On Thursday morning, the Swiss National Bank stated it would increase its benchmark interest rate by 50 basis points, temporarily bringing it to 1.5 percent. The rise in the policy rate is consistent with expert estimates, marking the fourth straight increase in the past year.
According to a Reuters survey of economists conducted on Wednesday, the Swiss National Bank will likely follow the European Central Bank's lead and raise interest rates despite the upheaval on the financial markets.
According to a recent prediction by the Swiss National Bank, annual inflation will be 2.6% in 2023, 2% in 2024, and 2% in 2025. By the end of 2025, inflation is predicted to be 2.1%. Currently, domestic inflation is significantly higher than the Swiss National Bank's target range of 0% to 2%.
Despite consumer prices being only a small portion of the skyrocketing rates of the nation's European neighbours, Swiss inflation increased to 3.4% in February year over year, above analyst estimates, the note stated.
The Swiss National Bank has been in the news extensively during the past week after first deciding to lend troubled lender Credit Suisse up to $53.68 billion.
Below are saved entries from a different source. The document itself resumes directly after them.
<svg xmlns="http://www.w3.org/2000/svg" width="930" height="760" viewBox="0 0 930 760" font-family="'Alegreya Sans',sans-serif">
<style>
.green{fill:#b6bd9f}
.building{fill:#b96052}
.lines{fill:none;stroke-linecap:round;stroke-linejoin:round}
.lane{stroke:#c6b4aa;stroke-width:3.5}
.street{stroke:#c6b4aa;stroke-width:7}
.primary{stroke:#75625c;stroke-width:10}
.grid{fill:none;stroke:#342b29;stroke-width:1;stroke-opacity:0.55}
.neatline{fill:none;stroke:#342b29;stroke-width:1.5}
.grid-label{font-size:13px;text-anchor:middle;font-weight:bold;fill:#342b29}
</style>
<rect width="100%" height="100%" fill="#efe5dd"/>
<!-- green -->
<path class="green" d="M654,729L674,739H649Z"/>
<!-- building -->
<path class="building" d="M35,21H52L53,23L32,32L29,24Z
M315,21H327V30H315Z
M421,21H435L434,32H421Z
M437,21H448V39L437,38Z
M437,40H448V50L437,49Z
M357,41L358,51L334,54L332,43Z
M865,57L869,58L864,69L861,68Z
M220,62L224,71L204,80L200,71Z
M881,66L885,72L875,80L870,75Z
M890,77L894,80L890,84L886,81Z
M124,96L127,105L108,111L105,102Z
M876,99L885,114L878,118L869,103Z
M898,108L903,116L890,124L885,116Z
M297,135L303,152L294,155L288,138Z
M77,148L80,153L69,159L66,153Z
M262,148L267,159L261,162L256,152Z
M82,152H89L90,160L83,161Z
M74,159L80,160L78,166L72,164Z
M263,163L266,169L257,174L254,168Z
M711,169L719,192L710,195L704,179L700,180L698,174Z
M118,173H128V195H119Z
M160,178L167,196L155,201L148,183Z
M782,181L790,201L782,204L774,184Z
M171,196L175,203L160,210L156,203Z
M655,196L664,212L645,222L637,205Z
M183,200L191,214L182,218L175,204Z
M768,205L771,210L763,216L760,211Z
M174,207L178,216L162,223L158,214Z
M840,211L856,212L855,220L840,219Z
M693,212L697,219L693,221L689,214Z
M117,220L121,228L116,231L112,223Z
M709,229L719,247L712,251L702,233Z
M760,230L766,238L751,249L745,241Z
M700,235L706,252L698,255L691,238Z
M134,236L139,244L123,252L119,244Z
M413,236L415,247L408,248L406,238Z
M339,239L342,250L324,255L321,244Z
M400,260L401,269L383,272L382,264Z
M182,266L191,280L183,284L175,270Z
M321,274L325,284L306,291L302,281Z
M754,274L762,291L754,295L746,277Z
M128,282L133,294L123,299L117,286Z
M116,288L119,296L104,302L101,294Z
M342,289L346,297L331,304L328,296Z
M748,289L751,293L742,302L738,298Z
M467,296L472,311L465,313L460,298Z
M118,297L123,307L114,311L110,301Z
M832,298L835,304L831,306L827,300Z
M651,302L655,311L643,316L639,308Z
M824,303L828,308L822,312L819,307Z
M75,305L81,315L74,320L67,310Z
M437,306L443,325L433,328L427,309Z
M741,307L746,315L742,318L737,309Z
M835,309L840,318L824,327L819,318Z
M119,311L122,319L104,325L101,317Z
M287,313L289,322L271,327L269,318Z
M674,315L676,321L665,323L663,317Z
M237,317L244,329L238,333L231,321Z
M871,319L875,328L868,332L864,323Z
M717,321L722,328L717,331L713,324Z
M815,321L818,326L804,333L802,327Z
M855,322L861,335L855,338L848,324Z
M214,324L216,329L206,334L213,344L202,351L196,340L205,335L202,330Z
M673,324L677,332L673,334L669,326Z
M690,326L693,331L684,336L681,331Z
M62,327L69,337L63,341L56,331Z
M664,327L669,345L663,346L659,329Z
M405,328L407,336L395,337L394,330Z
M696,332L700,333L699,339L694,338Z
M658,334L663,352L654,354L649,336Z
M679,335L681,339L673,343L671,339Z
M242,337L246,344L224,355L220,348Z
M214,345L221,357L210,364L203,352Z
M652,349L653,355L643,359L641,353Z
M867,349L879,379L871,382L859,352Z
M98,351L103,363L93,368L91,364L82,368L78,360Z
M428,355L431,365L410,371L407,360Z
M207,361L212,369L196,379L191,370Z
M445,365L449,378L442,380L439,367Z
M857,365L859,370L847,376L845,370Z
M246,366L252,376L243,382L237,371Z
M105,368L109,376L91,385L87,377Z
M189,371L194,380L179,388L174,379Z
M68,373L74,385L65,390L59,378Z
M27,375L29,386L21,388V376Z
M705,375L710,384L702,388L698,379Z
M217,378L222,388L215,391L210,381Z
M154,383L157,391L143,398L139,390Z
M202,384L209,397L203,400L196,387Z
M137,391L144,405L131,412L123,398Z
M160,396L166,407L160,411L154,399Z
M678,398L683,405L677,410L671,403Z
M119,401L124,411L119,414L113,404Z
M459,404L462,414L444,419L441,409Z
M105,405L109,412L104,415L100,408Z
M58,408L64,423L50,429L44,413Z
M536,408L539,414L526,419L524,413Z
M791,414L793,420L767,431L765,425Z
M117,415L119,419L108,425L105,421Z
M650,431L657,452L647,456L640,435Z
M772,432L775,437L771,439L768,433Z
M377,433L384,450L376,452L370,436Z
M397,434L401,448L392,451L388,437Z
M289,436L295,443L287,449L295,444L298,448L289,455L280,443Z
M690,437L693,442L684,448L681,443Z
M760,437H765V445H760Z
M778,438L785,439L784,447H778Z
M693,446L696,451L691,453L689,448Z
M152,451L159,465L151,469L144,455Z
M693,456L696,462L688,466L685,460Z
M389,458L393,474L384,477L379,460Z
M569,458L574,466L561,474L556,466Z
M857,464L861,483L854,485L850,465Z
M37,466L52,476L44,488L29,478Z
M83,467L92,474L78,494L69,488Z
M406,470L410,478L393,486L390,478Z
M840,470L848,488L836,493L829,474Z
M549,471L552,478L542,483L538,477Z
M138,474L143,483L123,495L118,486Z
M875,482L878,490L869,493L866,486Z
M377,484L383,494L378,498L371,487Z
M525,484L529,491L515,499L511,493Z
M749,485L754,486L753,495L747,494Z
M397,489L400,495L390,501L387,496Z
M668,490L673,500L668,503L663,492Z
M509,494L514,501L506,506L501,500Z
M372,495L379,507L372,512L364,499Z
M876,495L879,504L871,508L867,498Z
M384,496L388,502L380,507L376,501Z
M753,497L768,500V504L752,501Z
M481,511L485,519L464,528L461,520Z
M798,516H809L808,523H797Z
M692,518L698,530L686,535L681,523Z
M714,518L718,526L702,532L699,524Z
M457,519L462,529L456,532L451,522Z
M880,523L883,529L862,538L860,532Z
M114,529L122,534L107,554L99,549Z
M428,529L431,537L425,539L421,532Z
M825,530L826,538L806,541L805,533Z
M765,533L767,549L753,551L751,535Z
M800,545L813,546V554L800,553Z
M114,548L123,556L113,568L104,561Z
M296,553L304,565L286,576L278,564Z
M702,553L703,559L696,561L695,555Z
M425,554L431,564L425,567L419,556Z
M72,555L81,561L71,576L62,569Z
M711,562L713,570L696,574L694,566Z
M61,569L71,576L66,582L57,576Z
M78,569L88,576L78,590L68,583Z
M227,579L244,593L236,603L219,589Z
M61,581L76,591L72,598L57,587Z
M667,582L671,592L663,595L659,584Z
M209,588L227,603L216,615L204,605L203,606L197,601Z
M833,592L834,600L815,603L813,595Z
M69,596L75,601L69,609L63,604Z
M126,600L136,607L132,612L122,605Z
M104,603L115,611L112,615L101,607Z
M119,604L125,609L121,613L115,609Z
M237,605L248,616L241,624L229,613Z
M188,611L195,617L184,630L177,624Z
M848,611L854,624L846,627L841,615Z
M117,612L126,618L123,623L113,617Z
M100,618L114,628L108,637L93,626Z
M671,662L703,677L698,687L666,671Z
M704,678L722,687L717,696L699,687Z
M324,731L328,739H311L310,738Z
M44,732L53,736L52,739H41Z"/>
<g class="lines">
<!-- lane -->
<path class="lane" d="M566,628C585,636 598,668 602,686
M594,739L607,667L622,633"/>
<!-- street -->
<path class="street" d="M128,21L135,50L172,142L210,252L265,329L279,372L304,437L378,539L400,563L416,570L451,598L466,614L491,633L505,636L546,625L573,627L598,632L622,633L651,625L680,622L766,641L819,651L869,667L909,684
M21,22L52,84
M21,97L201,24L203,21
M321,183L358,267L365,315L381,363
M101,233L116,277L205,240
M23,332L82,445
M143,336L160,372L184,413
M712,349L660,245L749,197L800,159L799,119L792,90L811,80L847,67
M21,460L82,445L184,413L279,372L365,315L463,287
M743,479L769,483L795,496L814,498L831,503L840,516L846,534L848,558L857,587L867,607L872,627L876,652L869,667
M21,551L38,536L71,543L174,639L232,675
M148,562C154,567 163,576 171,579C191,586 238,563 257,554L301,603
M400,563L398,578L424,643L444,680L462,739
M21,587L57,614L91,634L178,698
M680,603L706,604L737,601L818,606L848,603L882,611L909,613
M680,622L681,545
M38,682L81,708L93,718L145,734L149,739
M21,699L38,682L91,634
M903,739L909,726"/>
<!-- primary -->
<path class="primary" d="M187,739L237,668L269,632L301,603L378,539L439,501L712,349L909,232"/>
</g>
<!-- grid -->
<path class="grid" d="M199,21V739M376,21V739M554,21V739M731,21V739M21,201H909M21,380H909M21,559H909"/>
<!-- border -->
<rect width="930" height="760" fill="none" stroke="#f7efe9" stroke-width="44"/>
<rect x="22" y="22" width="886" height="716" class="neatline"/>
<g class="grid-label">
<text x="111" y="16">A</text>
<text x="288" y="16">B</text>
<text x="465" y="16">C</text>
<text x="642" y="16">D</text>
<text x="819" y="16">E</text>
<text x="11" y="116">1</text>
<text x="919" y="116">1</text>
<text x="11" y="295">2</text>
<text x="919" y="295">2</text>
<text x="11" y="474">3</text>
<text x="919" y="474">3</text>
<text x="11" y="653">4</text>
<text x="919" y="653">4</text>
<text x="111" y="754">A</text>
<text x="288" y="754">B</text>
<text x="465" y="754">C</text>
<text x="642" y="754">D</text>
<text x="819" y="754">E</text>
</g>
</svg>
With the announcement that its largest investor, Saudi National Bank, would not be providing additional financial support, Credit Suisse's shares fell to a new low.
Notwithstanding the turbulence in the financial sector, the US Federal Reserve raised interest rates by 25 basis points on Wednesday.
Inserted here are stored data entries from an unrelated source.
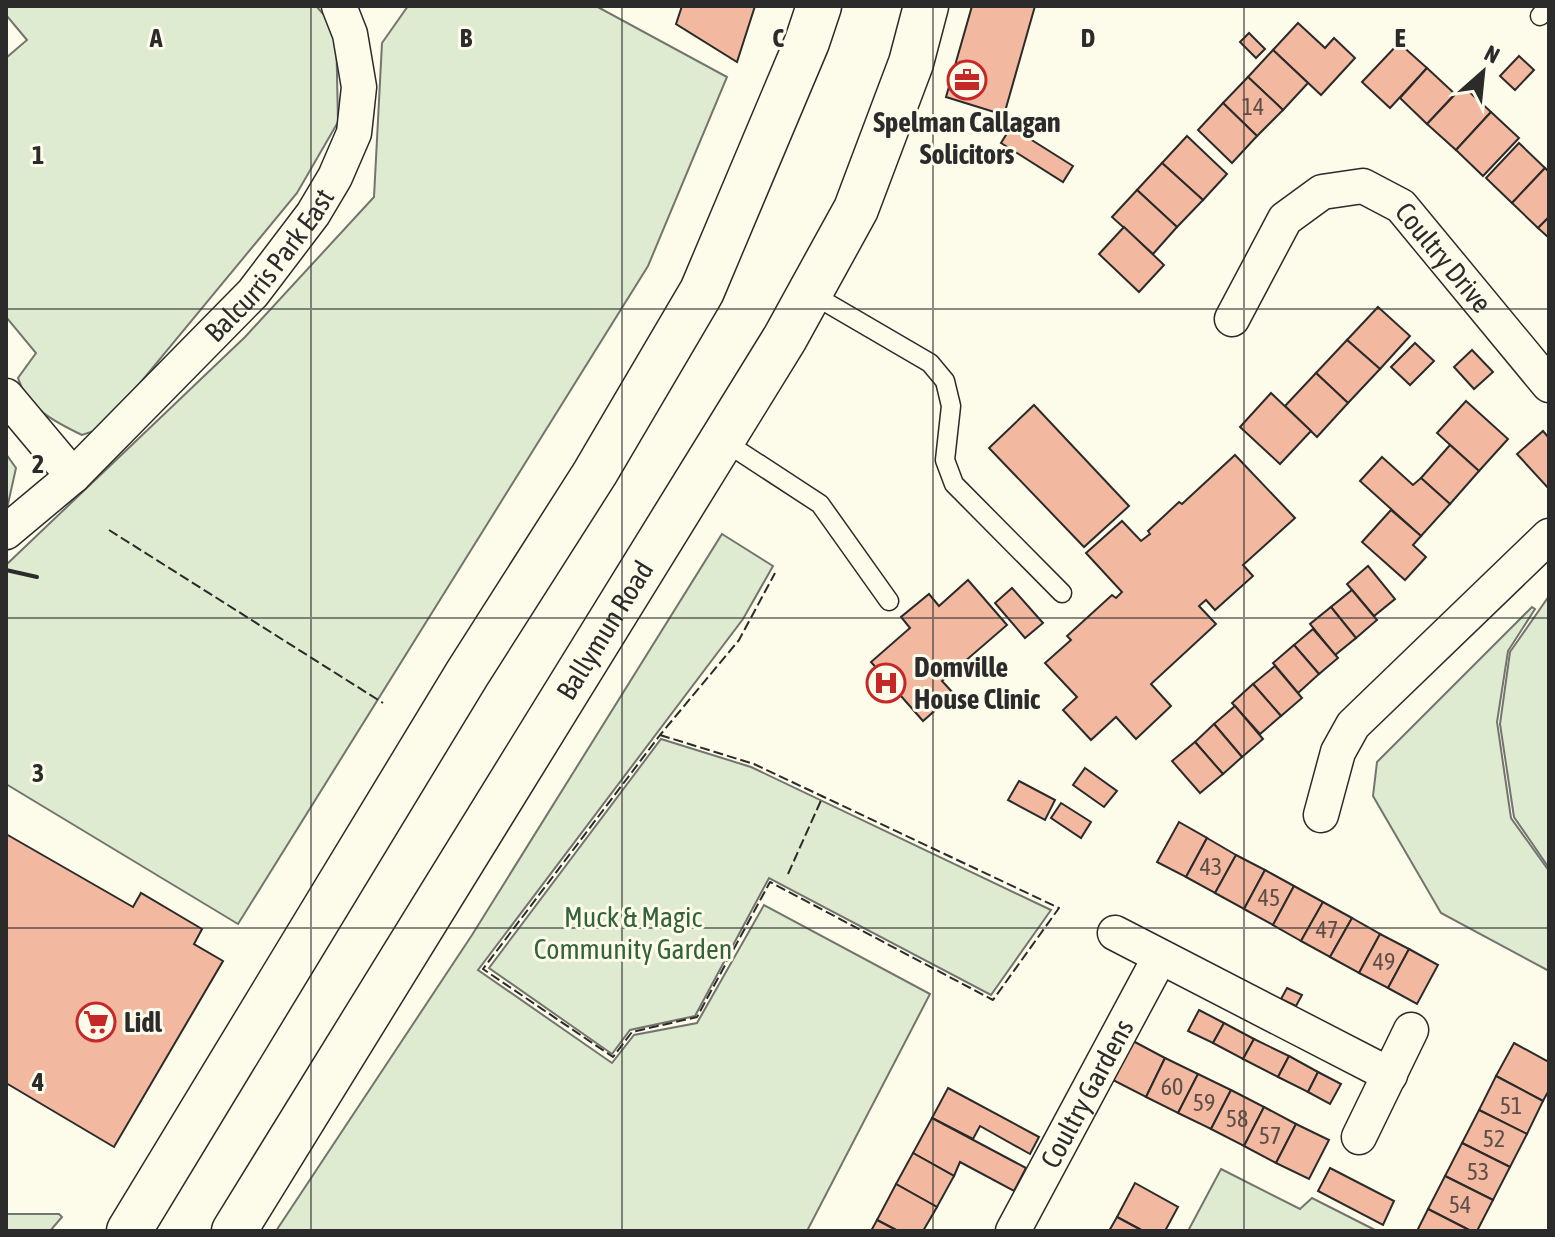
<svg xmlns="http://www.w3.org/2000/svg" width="1555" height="1237" font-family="'Asap Condensed',sans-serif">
<rect width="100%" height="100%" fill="#fdfbea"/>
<g fill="#deebd1" stroke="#74746e" stroke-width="2">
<path d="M6 6H316L336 28 338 122 297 193 103 428 82 435C55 422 27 408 18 378L36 353 6 317V58L27 40 6 15Z"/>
<polygon points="408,6 596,6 727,77 648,266 238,924 6,784 6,565 245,337 374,197 382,43"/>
<polygon points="6,454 16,468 6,513"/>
<polygon points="722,534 773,566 743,619 478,970 612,1063 634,1035 697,1023 764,905 930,994 807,1231 276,1231 472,935"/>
<polygon points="1549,596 1549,868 1514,817 1500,724 1510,652"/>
<polygon points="1532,607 1535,609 1508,651 1497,722 1511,818 1549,871 1549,971 1441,913 1373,796 1377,762"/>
<polygon points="661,739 751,767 1051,910 991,995 769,878 695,1016 630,1030 612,1054 489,968"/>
<polygon points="1221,1169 1300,1209 1312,1198 1377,1231 1188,1231"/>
<polygon points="6,1214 59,1214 62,1217 50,1231 6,1231"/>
</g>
<g fill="#f2b8a0" stroke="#2b2b2b" stroke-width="2">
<polygon points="682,6 755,6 737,62 676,24"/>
<polygon points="972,6 1035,6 1004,115 946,97"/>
<polygon points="1298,23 1325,48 1334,38 1355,58 1321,95 1273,50"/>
<polygon points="1249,33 1265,49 1256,58 1240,42"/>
<polygon points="1399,43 1427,68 1390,108 1362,82"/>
<polygon points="1273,50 1308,83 1283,110 1248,77"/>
<polygon points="1519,56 1534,70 1515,90 1500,76"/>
<polygon points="1427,68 1455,94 1427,124 1400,98"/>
<polygon points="1248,77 1283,110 1257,136 1223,103"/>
<polygon points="1463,86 1491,112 1456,150 1427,124"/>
<polygon points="1223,103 1257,136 1232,163 1198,130"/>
<polygon points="1491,112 1519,138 1483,176 1456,150"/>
<polygon points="1011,127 1073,166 1063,182 1001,143"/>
<polygon points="1187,136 1227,174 1203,200 1162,163"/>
<polygon points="1519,143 1545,168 1512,203 1486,178"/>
<polygon points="1162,163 1203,200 1177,227 1137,190"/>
<polygon points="1545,168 1549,172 1549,217 1538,228 1512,203"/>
<polygon points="1137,190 1177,227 1153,254 1112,217"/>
<polygon points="1549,217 1549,238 1538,228"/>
<polygon points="1124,227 1164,265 1139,292 1099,254"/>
<polygon points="1378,307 1410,336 1380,369 1347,340"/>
<polygon points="1347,340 1380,369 1348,403 1316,373"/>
<polygon points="1415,343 1434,361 1410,385 1391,367"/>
<polygon points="1472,350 1493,372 1474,389 1454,367"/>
<polygon points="1316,373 1348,403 1317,437 1285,406"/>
<polygon points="1271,393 1311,431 1280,464 1240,427"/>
<polygon points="1466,401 1508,439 1479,471 1437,433"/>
<polygon points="1034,405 1129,506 1084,547 989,448"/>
<polygon points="1543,431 1549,438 1549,489 1517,454"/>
<polygon points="1450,445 1479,471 1450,504 1421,478"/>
<polygon points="1235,455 1295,518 1243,565 1253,576 1215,610 1206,600 1199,606 1216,624 1151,684 1171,706 1136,739 1116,717 1091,740 1063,710 1077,697 1045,663 1071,640 1067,636 1112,595 1116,598 1122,592 1086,553 1122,521 1141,541 1150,534 1148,531 1179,502 1182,504"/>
<polygon points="1382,457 1413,485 1421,478 1450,504 1421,536 1360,481"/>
<polygon points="1391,510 1421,536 1413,545 1426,557 1405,580 1362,542"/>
<polygon points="1368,566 1395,599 1374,616 1347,584"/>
<polygon points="968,580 1007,625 942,681 954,694 923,721 871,662 910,628 901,617 929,594 939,606"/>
<polygon points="1012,588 1043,623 1025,638 995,603"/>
<polygon points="1352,590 1377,620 1356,638 1331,607"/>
<polygon points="1331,607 1356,638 1335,655 1310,624"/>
<polygon points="1313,629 1338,658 1319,674 1294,645"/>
<polygon points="1294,645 1319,674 1298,693 1273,663"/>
<polygon points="1275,666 1302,698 1281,716 1253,684"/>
<polygon points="1253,684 1281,716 1260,734 1232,703"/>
<polygon points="1235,706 1263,739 1242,757 1214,724"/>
<polygon points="1214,724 1242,757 1223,774 1195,742"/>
<polygon points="1195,742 1223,774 1200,793 1172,761"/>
<polygon points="1085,768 1117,791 1104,807 1073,785"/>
<polygon points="1019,781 1055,800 1045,820 1008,800"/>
<polygon points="1061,803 1091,822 1081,838 1051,818"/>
<polygon points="1179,822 1207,838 1186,877 1157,862"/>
<polygon points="6,834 133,907 141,893 202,929 194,944 223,961 114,1147 6,1083"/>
<polygon points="1207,838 1236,855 1215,893 1186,877"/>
<polygon points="1236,855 1265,870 1244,909 1215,893"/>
<polygon points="1265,870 1294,886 1273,925 1244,909"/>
<polygon points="1294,886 1323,902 1301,941 1273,925"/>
<polygon points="1323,902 1352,918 1330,957 1301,941"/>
<polygon points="1352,918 1380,934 1359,973 1330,957"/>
<polygon points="1380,934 1409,949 1388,988 1359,973"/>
<polygon points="1409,949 1438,965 1417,1004 1388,988"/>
<polygon points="1287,988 1302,995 1296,1006 1281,999"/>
<polygon points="1199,1010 1224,1023 1213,1043 1188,1031"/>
<polygon points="1224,1023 1254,1039 1243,1059 1213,1043"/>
<polygon points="1254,1039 1289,1056 1278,1077 1243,1059"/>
<polygon points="1133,1041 1165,1058 1146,1097 1113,1080"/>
<polygon points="1514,1043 1549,1062 1549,1090 1543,1101 1496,1076"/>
<polygon points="1289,1056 1318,1072 1308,1092 1278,1077"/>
<polygon points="1165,1058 1198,1074 1178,1113 1146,1097"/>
<polygon points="1318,1072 1341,1084 1330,1104 1308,1092"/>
<polygon points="1198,1074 1231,1090 1211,1129 1178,1113"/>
<polygon points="1496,1076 1543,1101 1527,1134 1479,1110"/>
<polygon points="948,1088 1039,1137 1030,1154 980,1126 973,1139 932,1118"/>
<polygon points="1231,1090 1264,1107 1244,1146 1211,1129"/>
<polygon points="1264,1107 1296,1124 1276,1163 1244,1146"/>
<polygon points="1479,1110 1527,1134 1510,1167 1462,1143"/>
<polygon points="932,1118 1026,1168 1014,1191 960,1162 954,1176 913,1153"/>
<polygon points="1296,1124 1329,1140 1309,1179 1276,1163"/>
<polygon points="1462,1143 1510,1167 1493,1200 1445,1176"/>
<polygon points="913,1153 954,1176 937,1207 896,1184"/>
<polygon points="1330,1168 1394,1201 1383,1225 1318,1191"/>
<polygon points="1445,1176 1493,1200 1477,1231 1471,1231 1428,1209"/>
<polygon points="1135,1183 1178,1207 1165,1231 1143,1231 1117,1217"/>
<polygon points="896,1184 937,1207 923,1231 898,1231 877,1220"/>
<polygon points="1428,1209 1471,1231 1417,1231"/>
<polygon points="1117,1217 1143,1231 1109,1231"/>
<polygon points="877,1220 898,1231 871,1231"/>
</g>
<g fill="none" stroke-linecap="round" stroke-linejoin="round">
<g stroke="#2b2b2b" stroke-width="21">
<g id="lane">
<polyline points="1540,16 1549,6"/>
<polyline points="810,293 930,363 945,381 951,406 945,460 954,484 1062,593"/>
<polyline points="722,440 820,504 889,601"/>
</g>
</g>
<g stroke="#2b2b2b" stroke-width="37">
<g id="street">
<path id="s1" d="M1232 319 1285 219 1322 192 1363 186 1401 206 1549 385"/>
<polyline points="6,396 73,476"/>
<path id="s2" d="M6 532 73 476 253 293 313 214 335 177 354 133 359 87 350 34 339 6"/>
<polyline points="1321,815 1338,752 1353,725 1549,536"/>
<polyline points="1115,933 1390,1075"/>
<polyline points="1359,1137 1411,1030"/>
<path id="s3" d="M1013 1231 1160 957"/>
</g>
</g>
<g stroke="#2b2b2b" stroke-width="47">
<g id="secondary">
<polyline points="129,1231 467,674 595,473 702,291 807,42 819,6"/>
<path id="s4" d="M234 1231 785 338 856 209 911 63 926 6"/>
</g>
</g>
<use href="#lane" stroke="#fdfbea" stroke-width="18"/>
<use href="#street" stroke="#fdfbea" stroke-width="34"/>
<use href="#secondary" stroke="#fdfbea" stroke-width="44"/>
<g stroke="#2b2b2b" stroke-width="2" stroke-dasharray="10 4" stroke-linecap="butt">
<polyline points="109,530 383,703"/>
<polyline points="660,735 754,764 1059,908 993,1000 770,882 697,1017 632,1032 613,1057 483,969 660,735 739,640 775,573"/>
<polyline points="788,874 823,796"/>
</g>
<polyline stroke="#2b2b2b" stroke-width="4" points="6,570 37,577"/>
</g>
<path fill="none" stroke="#2b2b2b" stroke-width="2" stroke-opacity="0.55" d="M311 6V1231M622 6V1231M933 6V1231M1244 6V1231M6 309H1549M6 618H1549M6 928H1549"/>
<defs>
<g id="office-ring" transform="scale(2)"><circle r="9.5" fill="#fdfbea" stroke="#c62828" stroke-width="1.5"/><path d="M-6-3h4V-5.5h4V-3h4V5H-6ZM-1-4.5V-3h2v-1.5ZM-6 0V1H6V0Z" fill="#c62828"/></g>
<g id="hospital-ring" transform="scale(2)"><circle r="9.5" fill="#fdfbea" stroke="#c62828" stroke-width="1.5"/><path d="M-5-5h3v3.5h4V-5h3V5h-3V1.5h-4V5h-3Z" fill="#c62828"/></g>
<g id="supermarket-ring" transform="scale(2)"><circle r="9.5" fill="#fdfbea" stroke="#c62828" stroke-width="1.5"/><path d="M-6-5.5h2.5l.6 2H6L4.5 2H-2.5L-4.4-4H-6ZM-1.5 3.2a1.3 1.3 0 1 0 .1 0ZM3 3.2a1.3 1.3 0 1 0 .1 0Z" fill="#c62828"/></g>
</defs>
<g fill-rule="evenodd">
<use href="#office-ring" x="967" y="80"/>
<use href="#hospital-ring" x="886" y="683"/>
<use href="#supermarket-ring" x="96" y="1022"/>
</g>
<g text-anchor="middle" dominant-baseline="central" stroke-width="6" stroke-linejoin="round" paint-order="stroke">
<g font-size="24" fill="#5d4e48">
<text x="1253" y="106">14</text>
<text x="1211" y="866">43</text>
<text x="1269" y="897">45</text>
<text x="1327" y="929">47</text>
<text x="1384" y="961">49</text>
<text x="1172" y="1086">60</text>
<text x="1204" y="1102">59</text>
<text x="1511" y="1105">51</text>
<text x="1237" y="1118">58</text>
<text x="1270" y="1135">57</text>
<text x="1494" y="1138">52</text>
<text x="1478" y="1171">53</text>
<text x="1460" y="1204">54</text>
</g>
<g font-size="28" font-weight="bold" fill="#2b2b2b" stroke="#fdfbea" text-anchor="start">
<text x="967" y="122" text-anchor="middle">Spelman Callagan<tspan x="967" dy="32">Solicitors</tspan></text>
<text x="914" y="667">Domville<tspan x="914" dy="32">House Clinic</tspan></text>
<text x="124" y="1022">Lidl</text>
</g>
<g font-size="28" fill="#2b2b2b" stroke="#fdfbea">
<text stroke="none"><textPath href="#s1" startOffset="310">Coultry Drive</textPath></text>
<text stroke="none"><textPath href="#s2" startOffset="376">Balcurris Park East</textPath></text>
<text stroke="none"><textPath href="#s4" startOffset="706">Ballymun Road</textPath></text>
<text stroke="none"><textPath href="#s3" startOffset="156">Coultry Gardens</textPath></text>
</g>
<g font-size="28" fill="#34623c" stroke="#fdfbea">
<text x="633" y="917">Muck &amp; Magic<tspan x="633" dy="32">Community Garden</tspan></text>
</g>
</g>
<g font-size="26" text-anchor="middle" font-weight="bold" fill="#2b2b2b" stroke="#fdfbea" stroke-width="6" stroke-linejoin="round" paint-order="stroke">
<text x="156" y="47">A</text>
<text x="466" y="47">B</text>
<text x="778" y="47">C</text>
<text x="1088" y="47">D</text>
<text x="1400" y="47">E</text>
<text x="38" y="164">1</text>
<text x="38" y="473">2</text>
<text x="38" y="782">3</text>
<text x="38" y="1091">4</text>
</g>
<rect width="1555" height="1237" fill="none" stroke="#2b2b2b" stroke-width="16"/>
<g transform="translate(1483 72) rotate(27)" stroke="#fdfbea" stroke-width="6" paint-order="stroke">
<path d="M0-6L14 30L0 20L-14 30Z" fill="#2b2b2b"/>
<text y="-12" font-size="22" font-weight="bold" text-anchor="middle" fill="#2b2b2b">N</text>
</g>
</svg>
Even the European Central Bank made a rate increase announcement of 50 basis points last week. In light of recent volatility in the banking industry, it stated in its note that it is prepared to provide liquidity to banks if necessary. As long as inflation in the 20-member zone continues to be well above the targeted level, the European Central Bank (ECB) has been indicating for several weeks that it will raise rates once again at its meeting in March.
Preliminary figures for February indicated headline inflation of 8.5%, significantly more than the central bank's target of 2%.